EXTRAIT DE PAGE:

A neuf ans, j’ai commencé la broderie… Et depuis le collège, j’avais deux envies : la couture ou le journalisme ! Après un bac général économique et social, j’ai voulu faire un DUT journalisme, mais il n’y avait que 25 places par établissement, pour 1500 demandes, et je n’ai pas été prise… Il y avait bien d’autres écoles, mais elles étaient payantes, et à ce moment-là mes parents n’avaient pas les moyens de m’aider à payer mes études. Je me suis alors inscrite à Rennes en fac d’histoire. Mais une grève a commencé qui a duré 1 mois et demi… Pour moi qui voulais rentrer dans une formation hyper sélective comme celle du DUT journalisme, c’était me fermer toutes les portes. J’ai préféré changer d’orientation.

Quelle voie as-tu pris alors ?
J’ai arrêté la fac et j’ai fait des petits boulots. J’ai travaillé dans une laiterie, en usine, j’ai fait des inventaires, etc. Le B.A.BA de l’intérim… Puis j’ai repris le chemin des études et, à la rentrée suivante, je me suis inscrite en BEP tailleur homme à Valence. Je l’ai fait en un an.

Pourquoi t’être spécialisée tout de suite en couture homme ?
Je voulais acquérir un savoir faire artisanal, en apprenant ce qu’il y a de plus compliqué dans le domaine de la couture ! (j’aime aller vers ce qui est compliqué.) Le vestiaire homme est ce qu’il y a de plus difficile à réaliser. Cela ne pardonne pas : dans un costume homme, s’il y a un défaut, cela se voit tout de suite. Pas de place pour l’approximation ! Après ce BEP, j’ai poursuivi à Brest avec un BTS Industrie des matériaux souples (les textiles), spécialité modélisme. Là il s’agissait essentiellement de couture femme.

Tout ça t’a donné une formation assez complète en couture… Avais-tu déjà une idée de ce que tu voulais faire après tes études ?

EXTRAITS DE DONNÉES:
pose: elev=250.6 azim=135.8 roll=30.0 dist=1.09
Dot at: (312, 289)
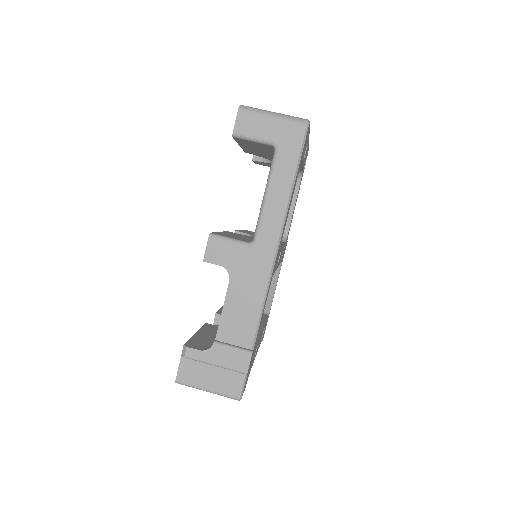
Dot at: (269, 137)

* * *

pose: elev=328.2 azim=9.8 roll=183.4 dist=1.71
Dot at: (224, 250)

PROBLÈMES À RÉSOUDRE:
- A) Dressez la liste de toutes les villes nommées dans l'extrait de page.
- B) D'après l'extrait de page, combien de temps la grève à la fac de Rennes a-t-elle duré ?
- C) Recopiez fidèlement l'extrait de page à partir de « Je voulais acquérir » jusqu'à « après tes études ? ».

RÉPONSES AUX EXERCICES:
- A) Rennes, Valence, Brest

- B) Elle a duré un mois et demi.

- C)
Je voulais acquérir un savoir faire artisanal, en apprenant ce qu’il y a de plus compliqué dans le domaine de la couture ! (j’aime aller vers ce qui est compliqué.) Le vestiaire homme est ce qu’il y a de plus difficile à réaliser. Cela ne pardonne pas : dans un costume homme, s’il y a un défaut, cela se voit tout de suite. Pas de place pour l’approximation ! Après ce BEP, j’ai poursuivi à Brest avec un BTS Industrie des matériaux souples (les textiles), spécialité modélisme. Là il s’agissait essentiellement de couture femme.

Tout ça t’a donné une formation assez complète en couture… Avais-tu déjà une idée de ce que tu voulais faire après tes études ?